Retrocesso Econômico e Necessidade de Medidas Compensatórias
A Associação Brasileira do Varejo Têxtil (Abvtex) manifestou seu ‘repúdio com veemência’ ao fim da tributação, considerando-o um 'grave retrocesso econômico' e um 'ataque direto' à indústria e ao varejo nacional. A entidade enfatizou o perigo para os 18 milhões de empregos gerados no Brasil e a penalização de empresas brasileiras, especialmente as de pequeno porte.
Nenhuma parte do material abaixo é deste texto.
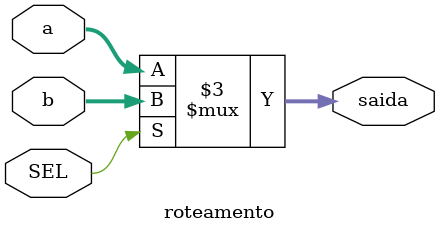
<source format=sv>

module roteamento (input logic [3:0] a, b, 
                 input logic SEL,
                 output logic [3:0] saida
                );
  
   always_comb begin
	case(SEL)
  	1'b0: saida <= a; 
  	default: saida <= b; 
	endcase
  end

endmodule
</source>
A Abvtex defende a urgência na criação de medidas compensatórias para mitigar o risco de fechamento de empresas e a consequente eliminação de vagas de trabalho.
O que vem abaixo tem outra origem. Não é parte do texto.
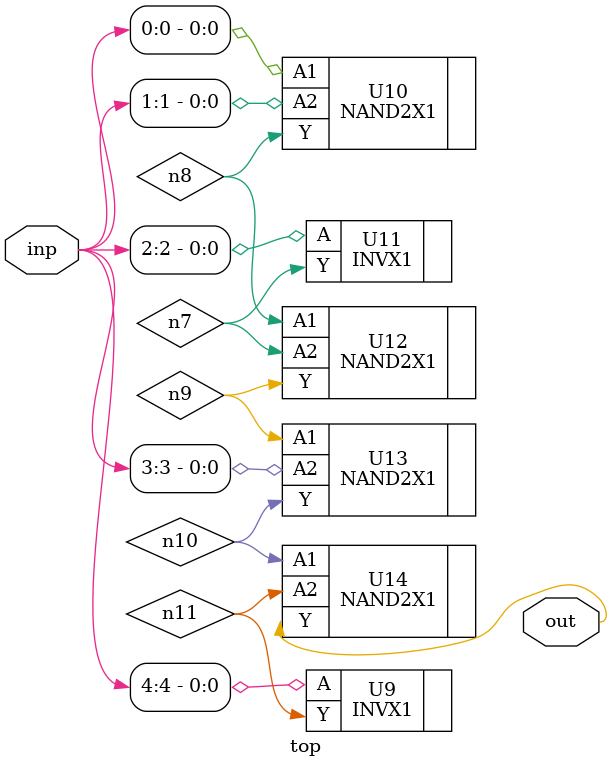
<source format=sv>


module top ( inp, out );
  input [4:0] inp;
  output out;
  wire   n7, n8, n9, n10, n11;

  INVX1 U9 ( .A(inp[4]), .Y(n11) );
  NAND2X1 U10 ( .A1(inp[0]), .A2(inp[1]), .Y(n8) );
  INVX1 U11 ( .A(inp[2]), .Y(n7) );
  NAND2X1 U12 ( .A1(n8), .A2(n7), .Y(n9) );
  NAND2X1 U13 ( .A1(n9), .A2(inp[3]), .Y(n10) );
  NAND2X1 U14 ( .A1(n10), .A2(n11), .Y(out) );
endmodule


</source>
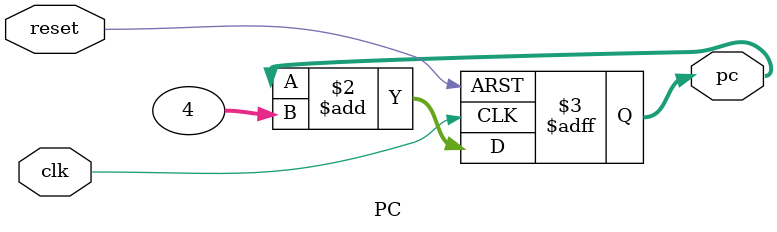
<source format=v>
module PC (
  input wire clk,
  input wire reset,
  output reg [31:0] pc
);

  always @(posedge clk or posedge reset) begin
    if (reset)
      pc <= 32'h0;
    else
      pc <= pc + 32'h4;
  end

endmodule
</source>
Crítica do Legislativo à Falta de Competitividade
A Frente Parlamentar Mista em Defesa da Propriedade Intelectual e Combate à Pirataria, através de seu presidente, deputado Júlio Lopes (PP-RJ), também criticou a decisão. O parlamentar destacou a falta de competitividade que surge quando o empresário nacional arca com impostos elevados, enquanto produtos importados entram sem ônus, prejudicando a produção local e o comércio formal.
Plataformas Digitais Celebram a Eliminação do Imposto
Em um posicionamento diametralmente oposto às entidades da indústria, as grandes plataformas de comércio eletrônico e tecnologia saudaram a revogação do imposto, argumentando que a medida trará benefícios significativos para os consumidores.
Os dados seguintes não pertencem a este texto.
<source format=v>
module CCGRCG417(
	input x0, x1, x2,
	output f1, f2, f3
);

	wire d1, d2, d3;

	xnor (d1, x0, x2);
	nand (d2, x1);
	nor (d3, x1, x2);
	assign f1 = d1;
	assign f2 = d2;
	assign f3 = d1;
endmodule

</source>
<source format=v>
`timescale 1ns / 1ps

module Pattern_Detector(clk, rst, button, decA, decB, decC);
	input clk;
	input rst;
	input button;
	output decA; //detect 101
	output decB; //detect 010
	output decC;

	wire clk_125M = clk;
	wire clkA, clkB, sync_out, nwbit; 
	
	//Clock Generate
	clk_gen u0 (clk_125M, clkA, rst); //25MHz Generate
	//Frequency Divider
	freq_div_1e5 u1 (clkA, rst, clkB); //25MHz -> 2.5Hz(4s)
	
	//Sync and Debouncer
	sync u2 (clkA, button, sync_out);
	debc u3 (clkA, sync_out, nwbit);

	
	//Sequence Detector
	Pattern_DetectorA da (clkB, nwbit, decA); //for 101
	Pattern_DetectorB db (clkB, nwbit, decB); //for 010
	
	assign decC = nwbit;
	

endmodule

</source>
Acesso ao Consumo e Combate à Desigualdade Social
A Associação Brasileira de Mobilidade e Tecnologia (Amobitec), que congrega gigantes como Amazon, Alibaba, Shein e 99, celebrou o fim da cobrança. A entidade defendeu que a 'taxa das blusinhas' era 'extremamente regressiva', impactando diretamente o poder de compra das classes C, D e E. Para a Amobitec, a antiga tributação aprofundava a desigualdade social no acesso a bens de consumo e falhou em cumprir o propósito de fortalecer a competitividade da indústria nacional, tornando sua remoção uma vitória para o consumidor de baixa renda.
A decisão de zerar o imposto de importação para compras de até US$ 50 reconfigura o cenário do comércio internacional no Brasil, gerando um debate acalorado entre os defensores da indústria nacional e os entusiastas do acesso facilitado a produtos globais. Enquanto a indústria e o varejo se preocupam com a concorrência desleal e a segurança de empregos, as plataformas digitais e parte do governo federal apontam para a democratização do consumo e a superação de uma tributação considerada ineficaz. O futuro dirá qual o verdadeiro impacto dessa medida nas prateleiras brasileiras e na vida de milhões de trabalhadores e consumidores.